— begin —
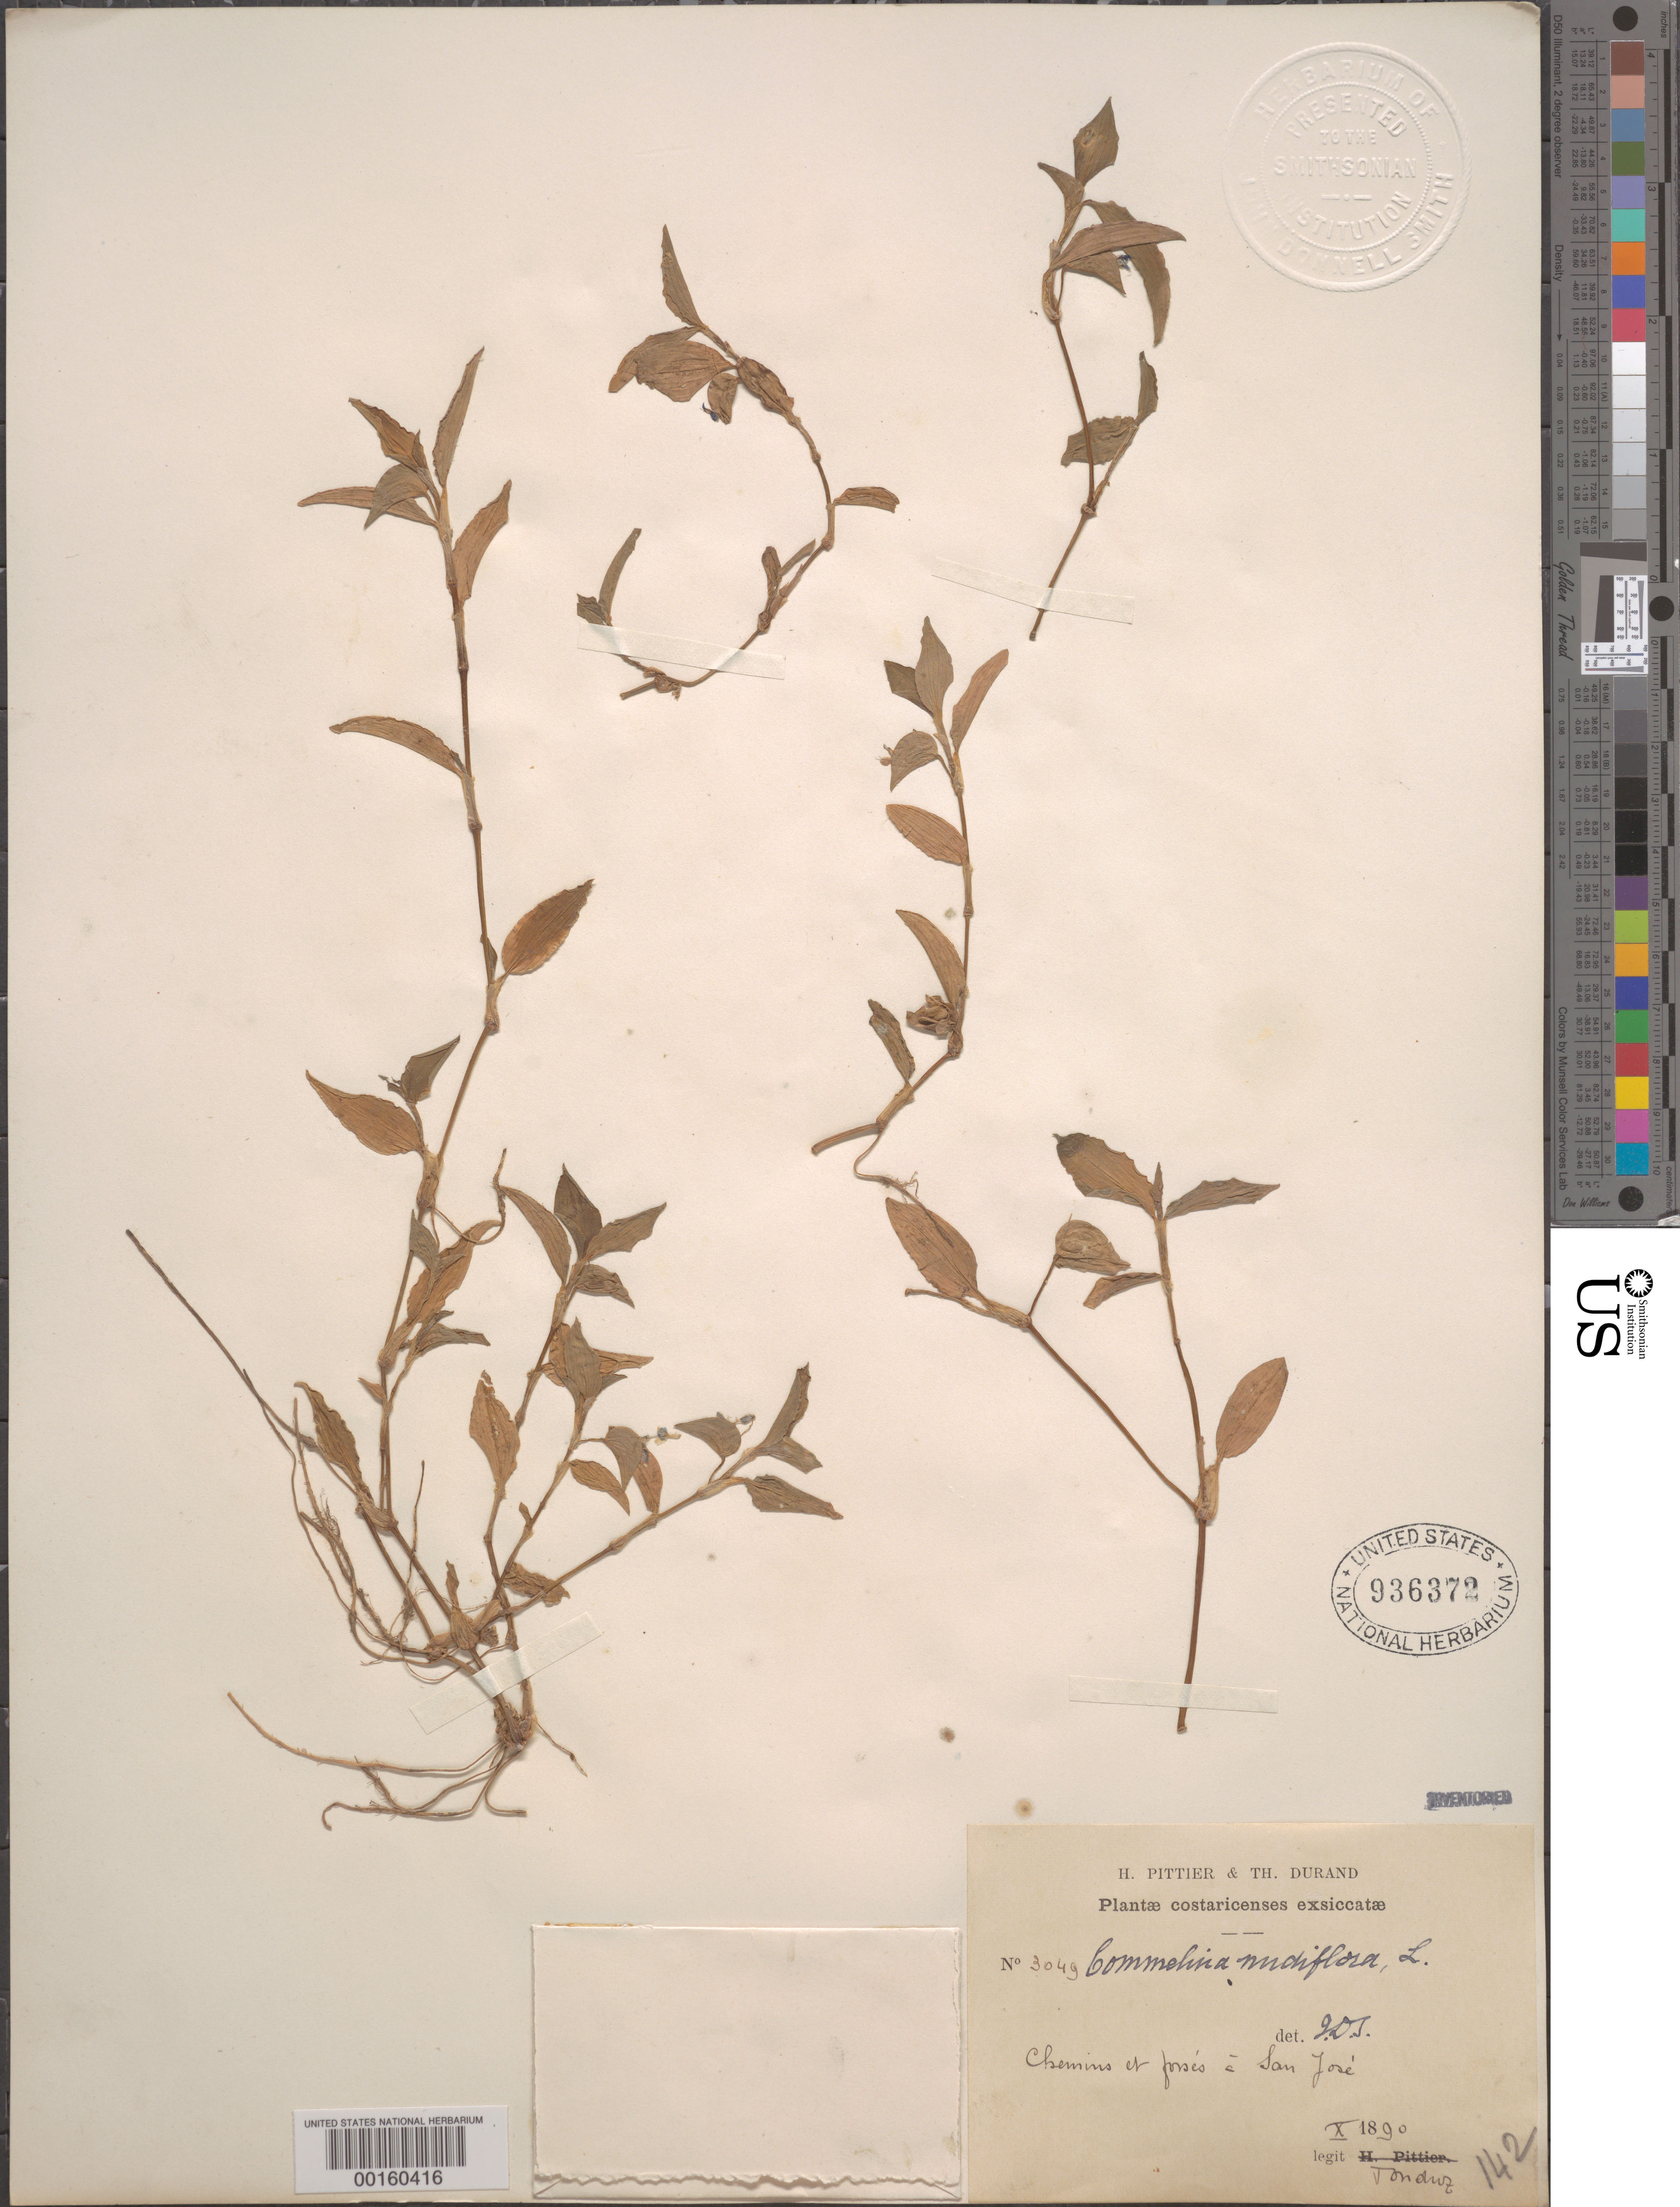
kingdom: Plantae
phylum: Tracheophyta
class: Liliopsida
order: Commelinales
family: Commelinaceae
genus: Commelina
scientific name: Commelina diffusa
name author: Burm. f.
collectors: A. Tonduz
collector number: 3049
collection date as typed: Oct 1890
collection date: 1890-10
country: Costa Rica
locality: San jose; central america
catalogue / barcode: US 936372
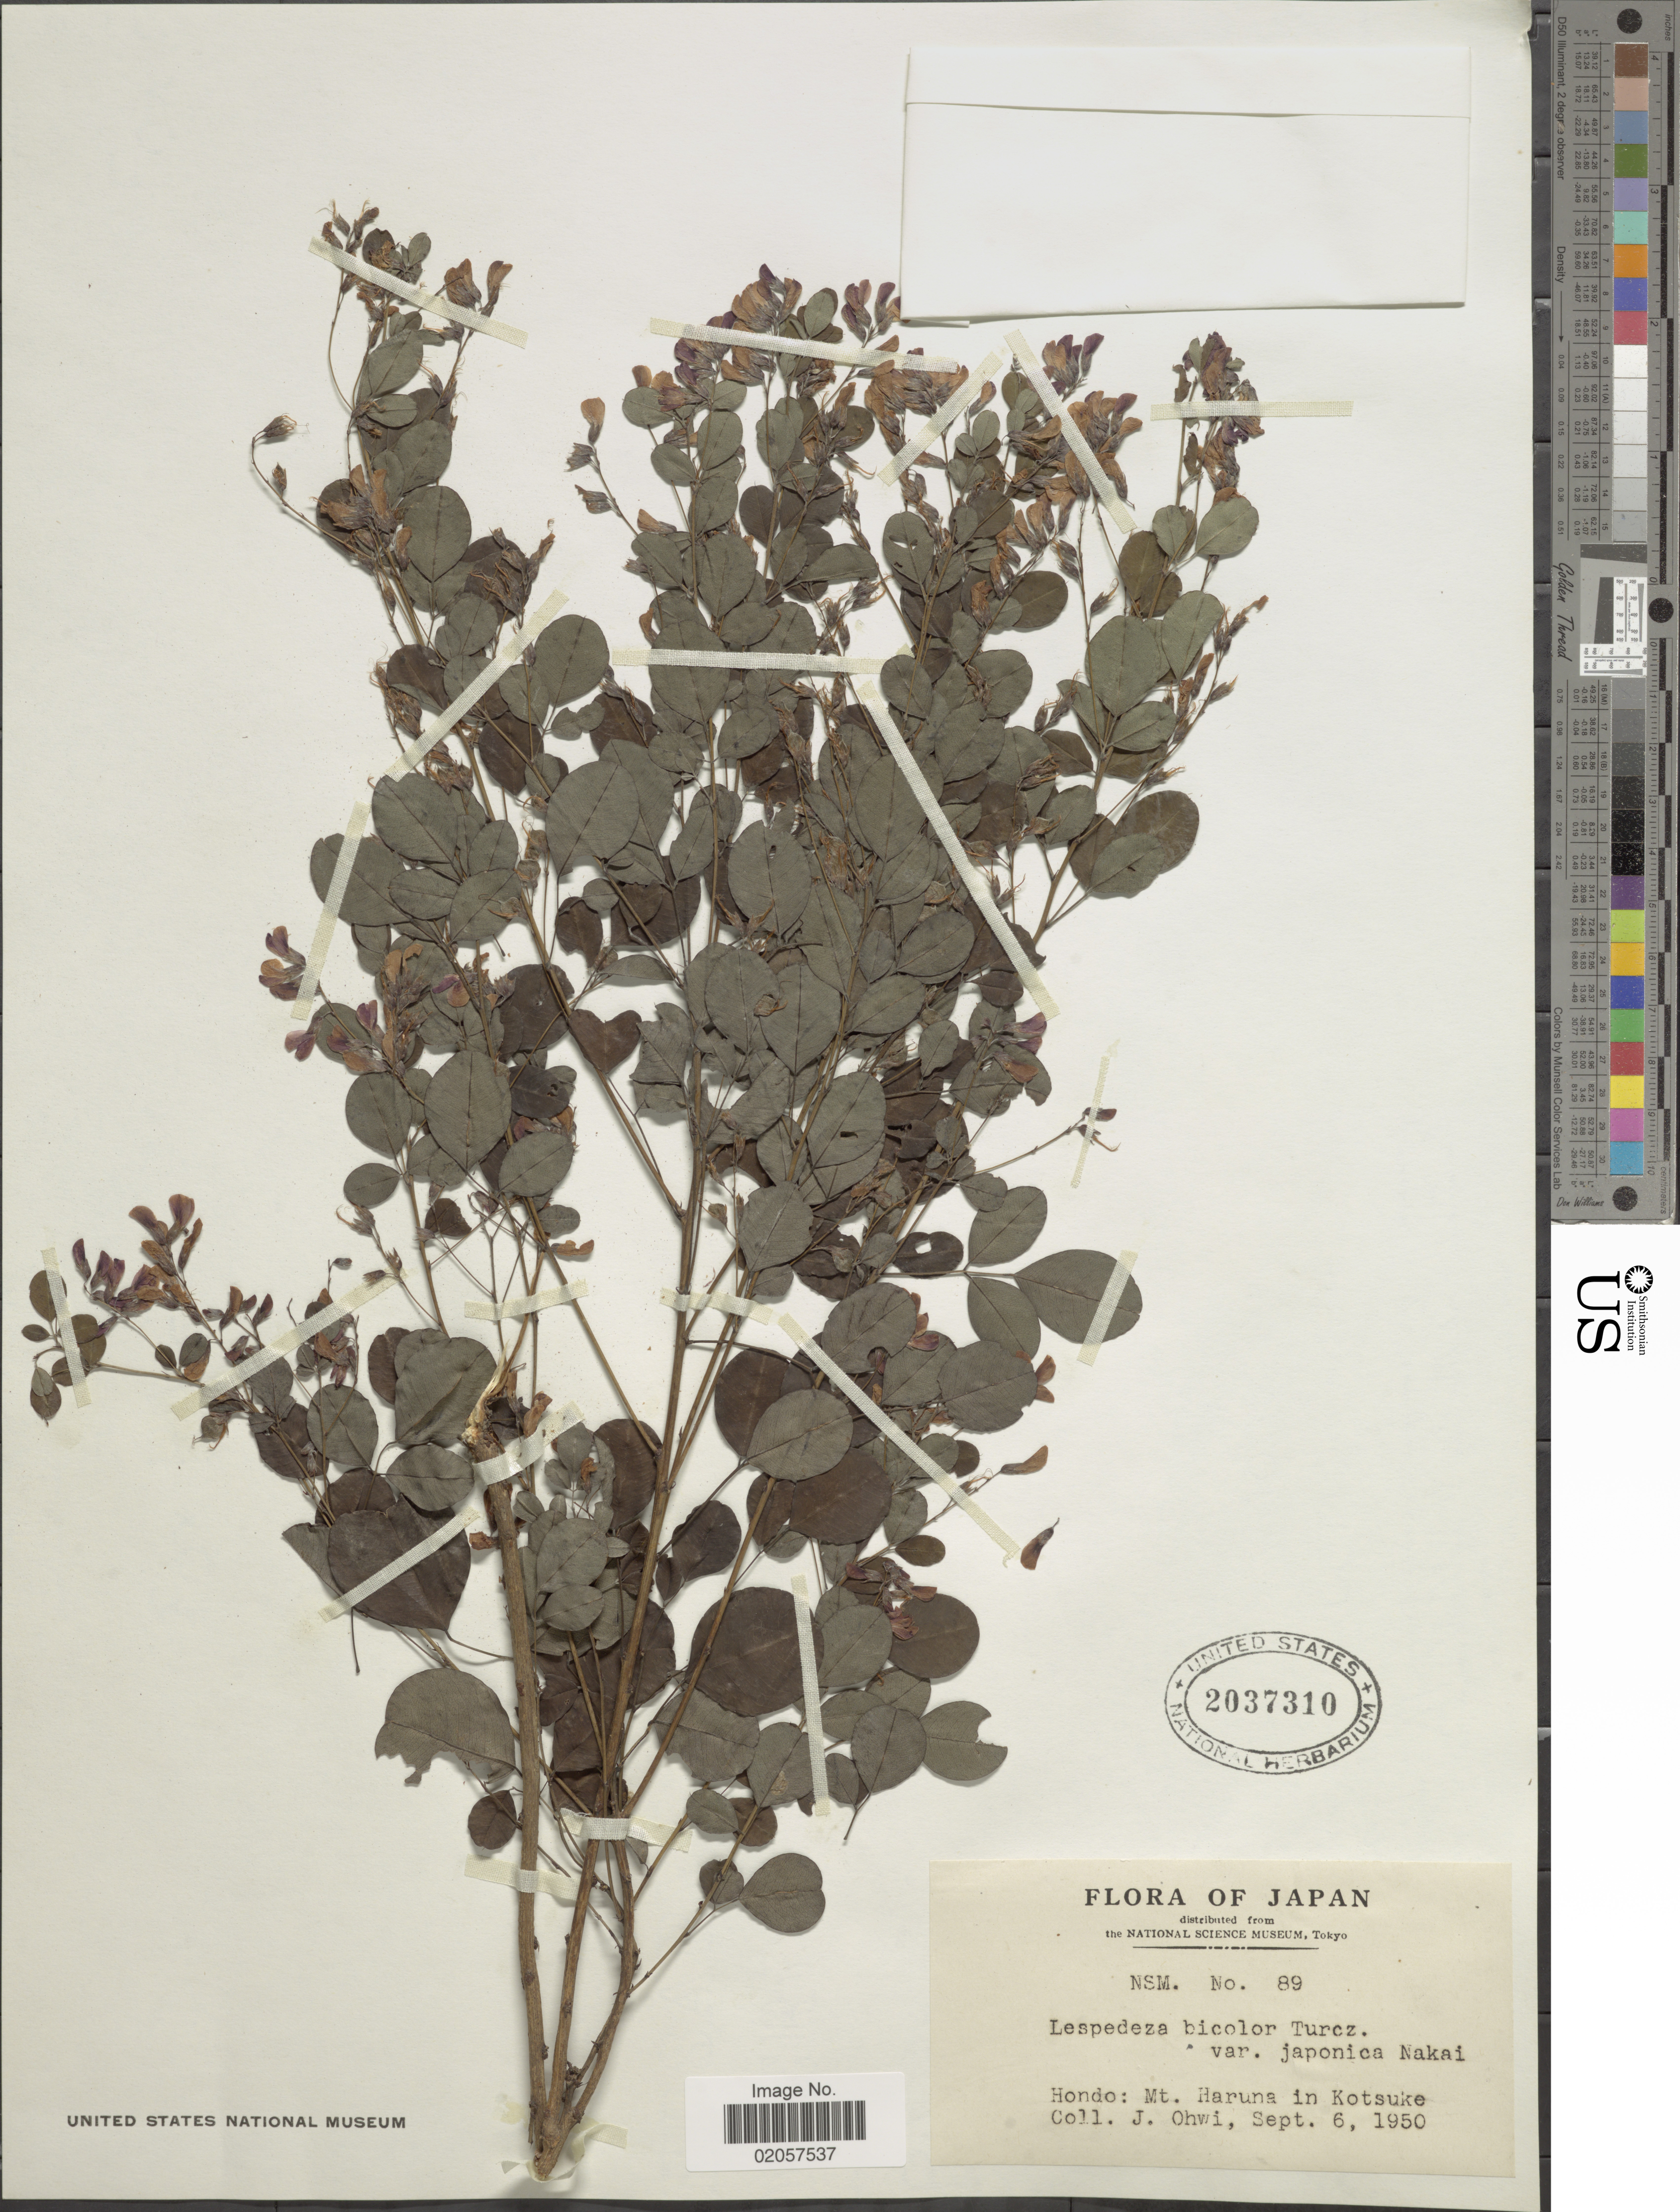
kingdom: Plantae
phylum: Tracheophyta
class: Magnoliopsida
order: Fabales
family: Fabaceae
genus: Lespedeza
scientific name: Lespedeza bicolor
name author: Turcz.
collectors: J. Ohwi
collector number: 89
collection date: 1950-09-06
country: Japan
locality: Japan, Hondo: Mt. Haruna in Kotsuke.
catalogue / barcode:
— end —
Please write out the listing word for word, beginning at its start and stopping after the line that contains "country: Costa Rica". Leave the pictures out.

kingdom: Plantae
phylum: Tracheophyta
class: Liliopsida
order: Commelinales
family: Commelinaceae
genus: Commelina
scientific name: Commelina diffusa
name author: Burm. f.
collectors: A. Tonduz
collector number: 3049
collection date as typed: Oct 1890
collection date: 1890-10
country: Costa Rica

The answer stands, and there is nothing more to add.